Wyjątkowo dobra wiadomość dla Polaków tuż po wyborach prezydenckich. Przed polskim Orlenem rysuje się scenariusz awansu do poziomu globalnego gracza. Komisja Europejska zatwierdziła przejęcie Grupy Lotos przez PKN Orlen. Zatwierdzenie jest uzależnione od pełnego wywiązania się z zobowiązań przedstawionych przez Orlen, jak m.in. sprzedaż 30 proc. udziałów rafinerii Lotos i 80 proc. stacji tej sieci.

KE zgłosiła zastrzeżenia co do przejęcia Grupy Lotos przez Orlen ponad trzy miesiące temu. Powodem były obawy związane z zagrożeniem konkurencyjności na rynkach hurtowej i detalicznej sprzedaży paliwa w Polsce.
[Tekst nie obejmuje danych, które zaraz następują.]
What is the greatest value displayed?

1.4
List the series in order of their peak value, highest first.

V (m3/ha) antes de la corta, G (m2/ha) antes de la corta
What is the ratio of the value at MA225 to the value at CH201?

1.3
Wobec tych zastrzeżeń Orlen przedstawił zobowiązania mające problem rozwiązać. Komisja Europejska zgodziła się na fuzję pod warunkiem zbycia 30 proc. udziałów w rafinerii Lotos wraz z towarzyszącym dużym pakietem praw zarządczych. Nowy właściciel ma w ten sposób zdobyć prawo do blisko połowy produkcji rafinerii ropy naftowej i benzyny oraz zapewnić sobie dostęp do infrastruktury magazynowania i infrastruktury logistycznej. Oznacza to powstanie nowego dużego gracza na polskim rynku.
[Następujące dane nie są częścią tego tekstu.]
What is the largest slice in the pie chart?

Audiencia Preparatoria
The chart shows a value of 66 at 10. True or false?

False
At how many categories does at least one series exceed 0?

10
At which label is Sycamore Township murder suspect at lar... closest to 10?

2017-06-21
Orlen zobowiązał się ponadto do sprzedaży 389 stacji detalicznych w Polsce, czyli około 80 proc. sieci Lotos. Spółka ma też uwolnić większość mocy zarezerwowanych przez Lotos w niezależnych magazynach, w tym pojemności zarezerwowanej na największym w Polsce terminalu przywozu paliwa drogą morską.